§ **RECORDS FOR THE TASK**
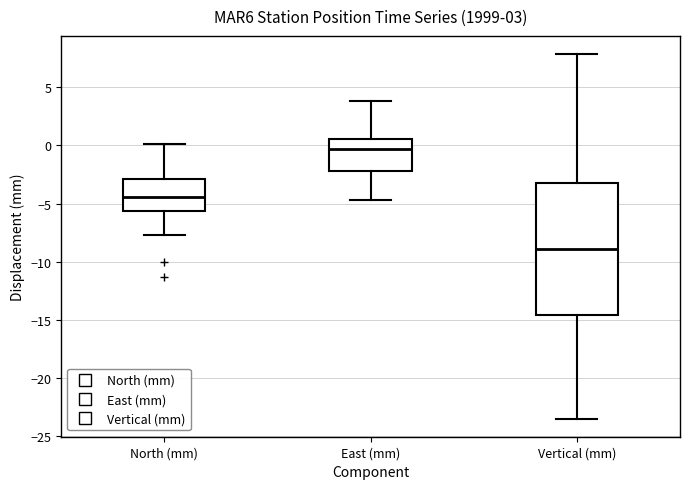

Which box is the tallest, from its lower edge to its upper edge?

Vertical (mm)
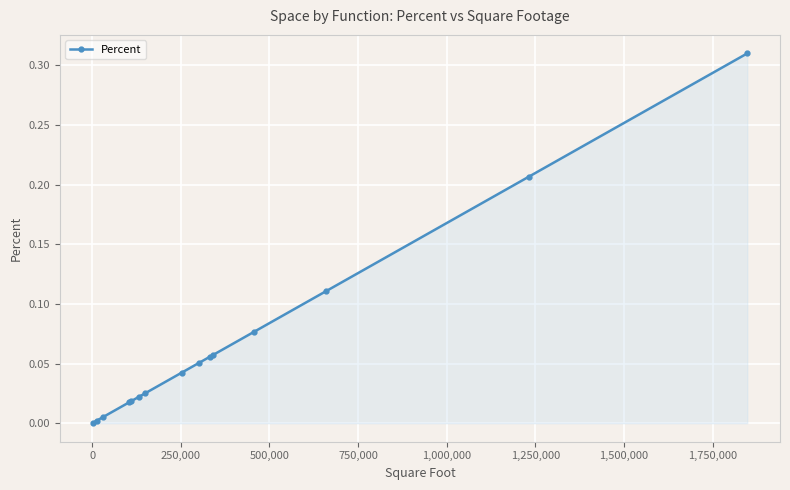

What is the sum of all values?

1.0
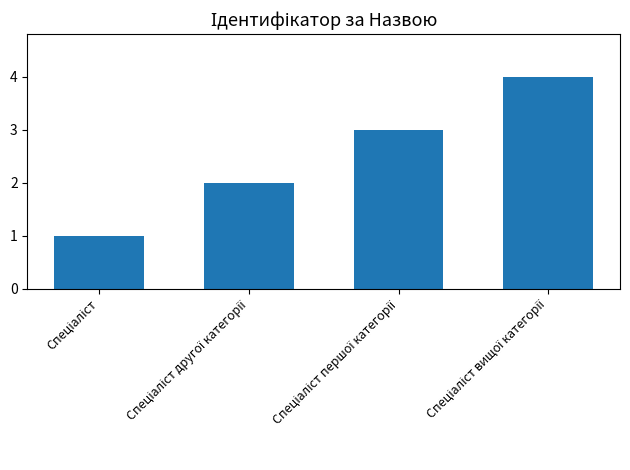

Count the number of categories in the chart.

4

...

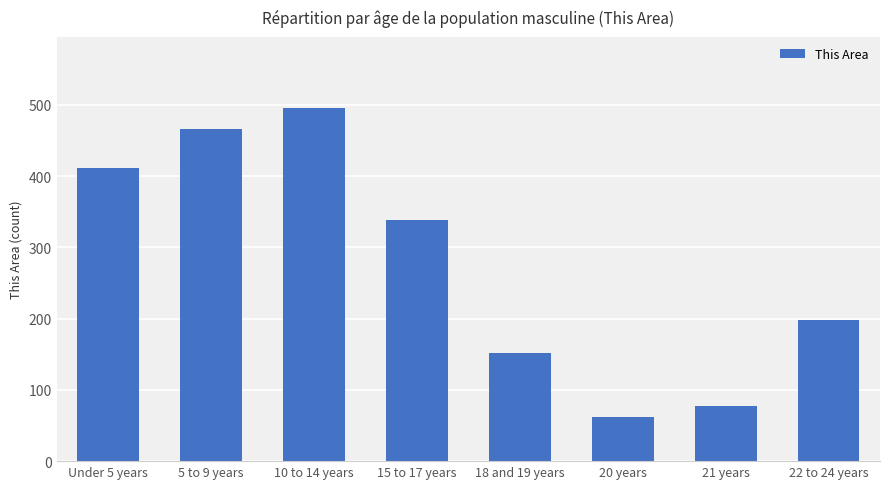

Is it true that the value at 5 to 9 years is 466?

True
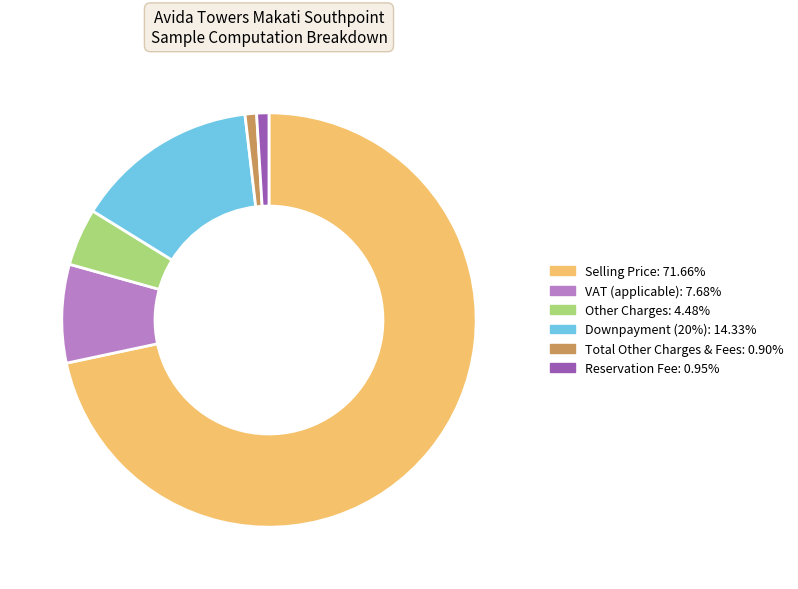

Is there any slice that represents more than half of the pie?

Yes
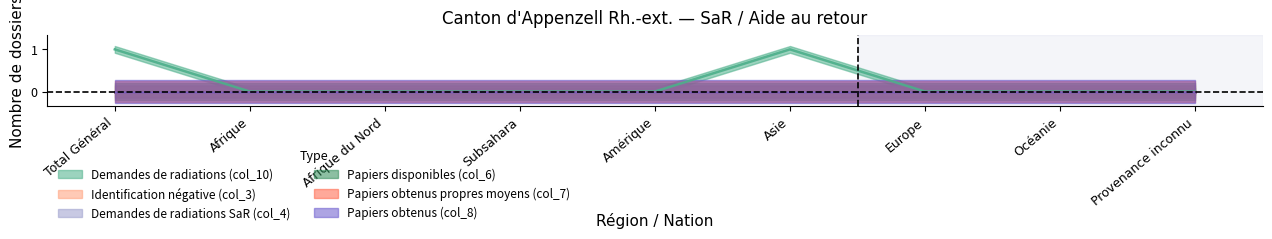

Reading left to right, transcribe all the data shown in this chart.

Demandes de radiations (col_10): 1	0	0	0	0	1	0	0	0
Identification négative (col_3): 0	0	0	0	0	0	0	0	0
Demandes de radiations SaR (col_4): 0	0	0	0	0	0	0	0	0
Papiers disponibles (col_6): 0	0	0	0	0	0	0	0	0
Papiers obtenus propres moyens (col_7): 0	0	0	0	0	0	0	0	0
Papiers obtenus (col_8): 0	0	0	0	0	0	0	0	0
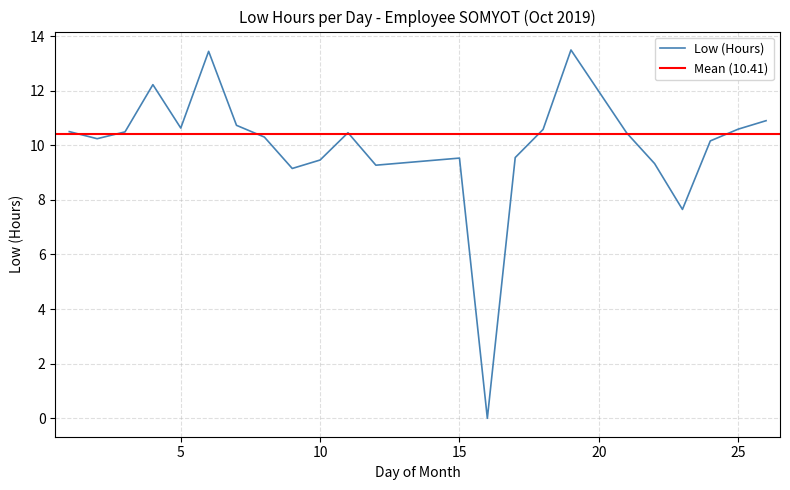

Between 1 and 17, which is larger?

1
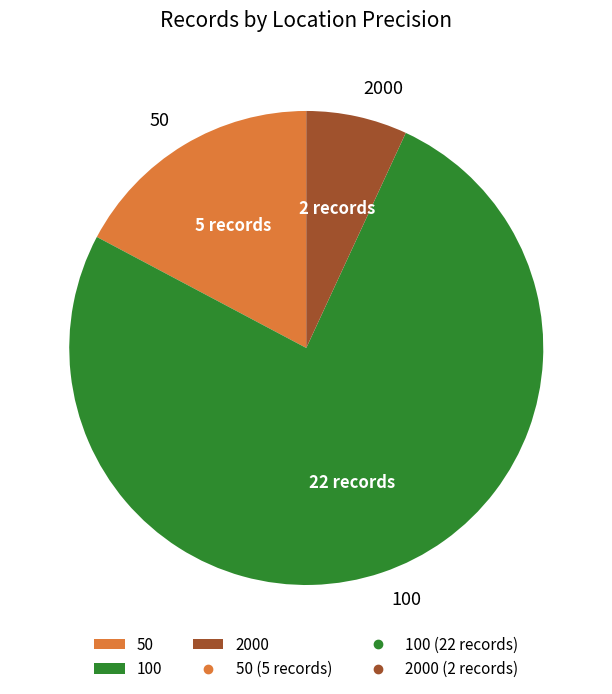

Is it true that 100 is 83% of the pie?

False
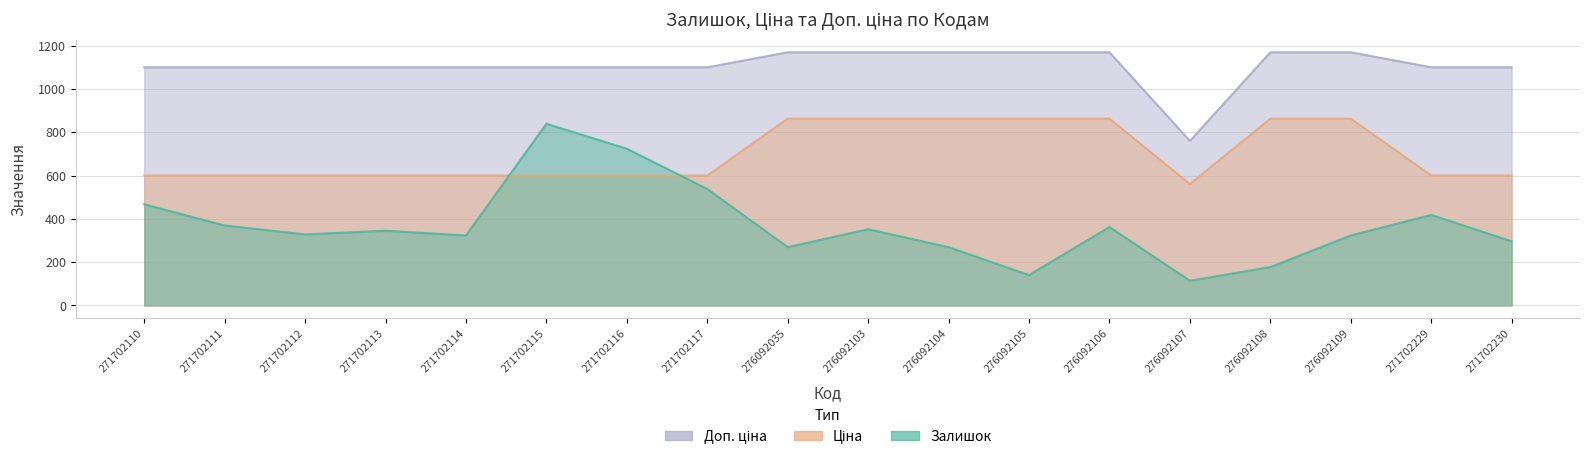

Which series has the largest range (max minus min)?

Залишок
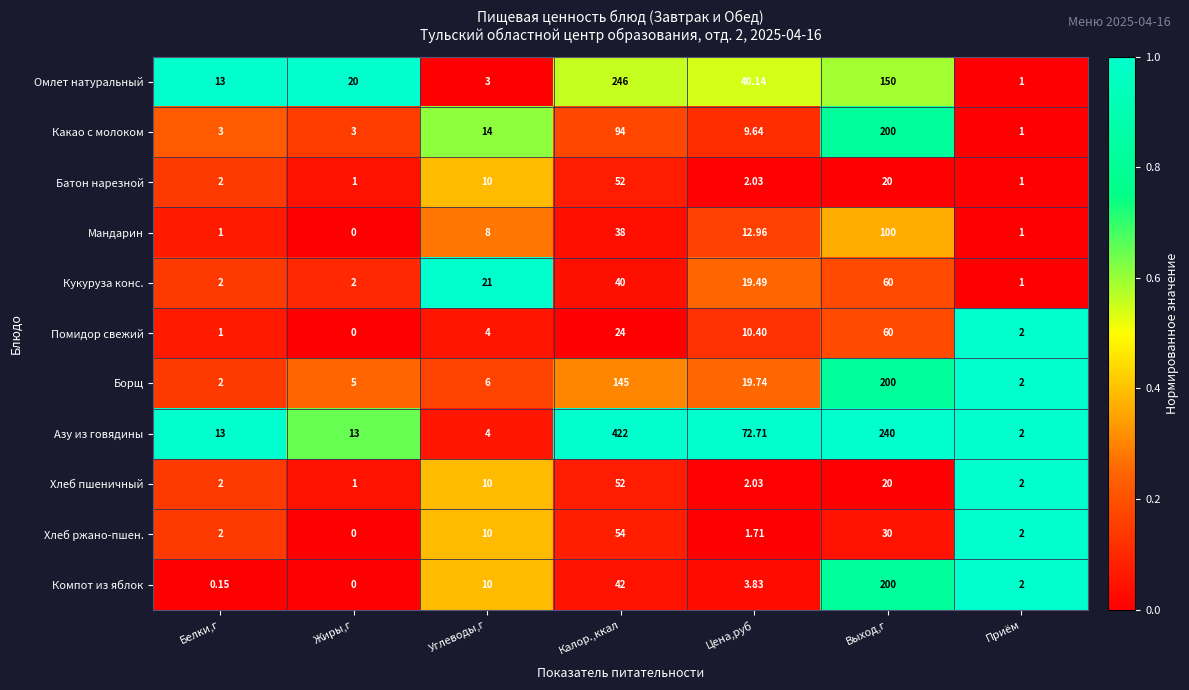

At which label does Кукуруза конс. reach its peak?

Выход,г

* * *

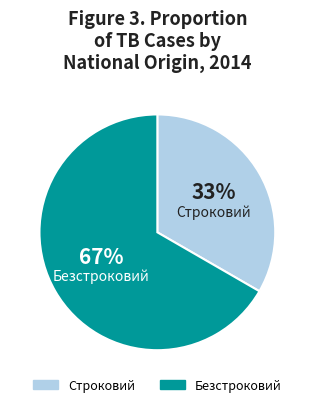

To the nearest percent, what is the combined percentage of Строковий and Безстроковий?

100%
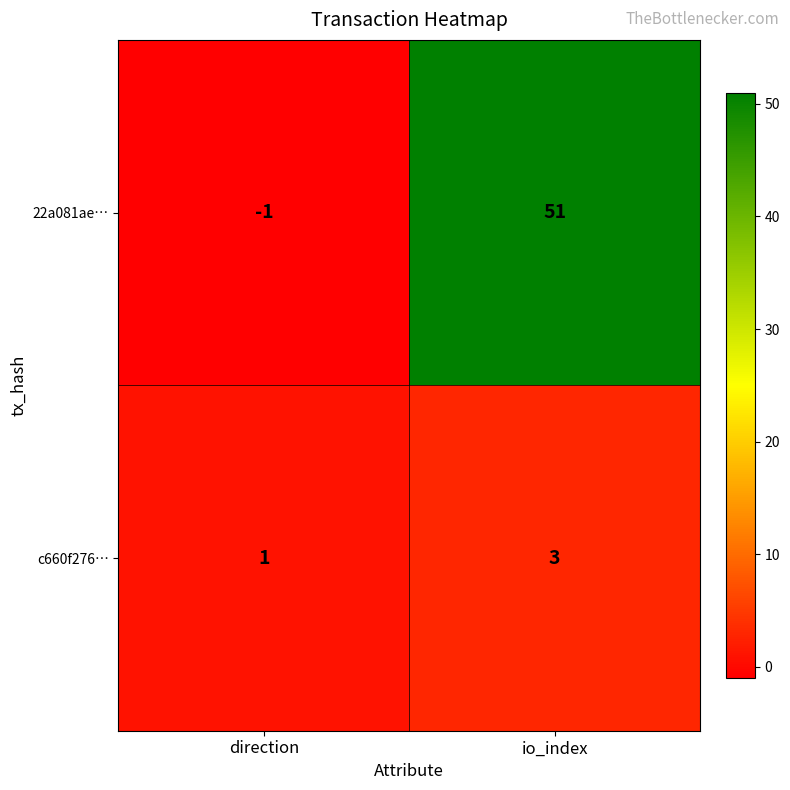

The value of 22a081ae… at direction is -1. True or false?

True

§ **WHAT TO DO**
Rewrite the entries from the line containing "Which series has" through the line containing "At which label", putting "maximum" in place of "peak" and changing nothing else. Leave the pictures out.

§ **ANSWER FOR THIS EXERCISE**
Which series has the largest range (max minus min)?

Залишок

At which label does Кукуруза конс. reach its maximum?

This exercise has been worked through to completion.